Ce film, c’est Scénarios.



    Scénarios, originalement intitulé sobrement Scénario s’associe parfaitement avec la création précédente du réalisateur, son dernier long-métrage Le Livre D’Image, les deux étant des films-collages à multiple parties (à cette petite niche s’ajoute aussi son travail épisodique d’Histoire(s) du Cinéma, de 1998). Une simple palette d’expériences d’une personne dont on pourrait mettre la photo dans un dictionnaire sous le terme « Expérimentation ». Encore très avant-gardiste dans le milieu du cinéma d’aujourd’hui c’est un genre qui remonte et recolle divers images et audios en simultanés en un patchwork audiovisuel, une idée qui se reflète quand on connait, et qu’on a en tête les cahiers/classeurs faits-mains que Godard créait pour utiliser comme carnet de création et storyboard. Bien que le film se composait originalement de 6 parties et était surement prévu comme un long-métrage, le produit final a dû se contenter d’une longueur réduite et possède deux parties distinctes avec des incipits similaires : ADN et IRM. Des abréviations qui pourraient être associées avec plusieurs contrastes : la matière organique et la machine, la vie et la maladie, la création et la dégénérescence…

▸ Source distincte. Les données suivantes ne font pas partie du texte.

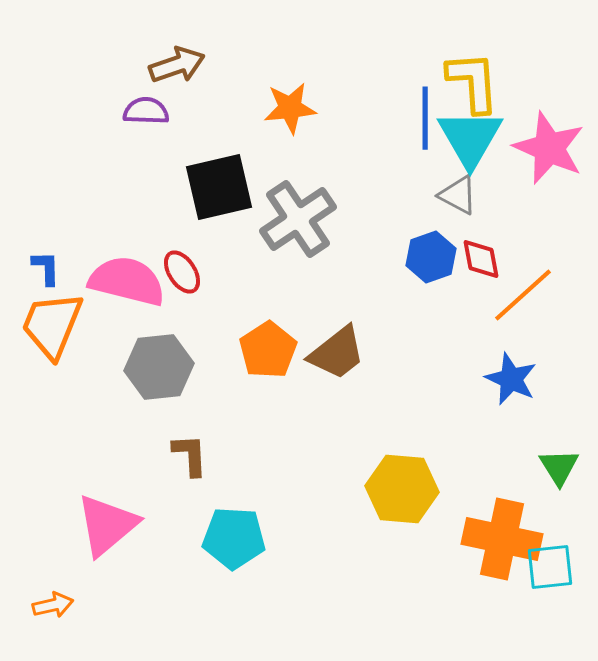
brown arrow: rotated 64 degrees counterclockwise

    Scénarios n’est pas un film facilement regardable, surtout si on l’approche avec un esprit fermé et un désir de cohérence évidente. Godard vous giflerait certainement lui-même si c’est le cas. Les images montrées en succession varient et sont souvent dérangeantes et pleines de sous-entendus (L’homme sans visage tenant une marionnette, celui qui pointe une caméra droit vers nous, les non-chevaux…) et les sons dépassent fréquemment les uns sur les autres en cacophonies, ou deviennent strident, notamment la partie IRM qui est hantée pour des raisons évidentes par un ronronnement constant dans la chaîne droite de l’audio (le film joue sur ses effets de son ambiant très bien) et des bips réguliers et si assourdissants que je les entend encore clairement dans mon esprit. Presque tout est extrait de films, de Godard ou d’autres cinéastes avec les vidéos et extraits sons qui se décalent, se mélangent et s’entrechoquent. ADN semble présenter une pensée sur l’être, les cultures de l’esprit mais je pense que cela peut dépendre de la première idée qu’une personne a dans la tête en le regardant. Tout cela a été crée avec une idée précise, mais chacun y verra ce qu’il pourra.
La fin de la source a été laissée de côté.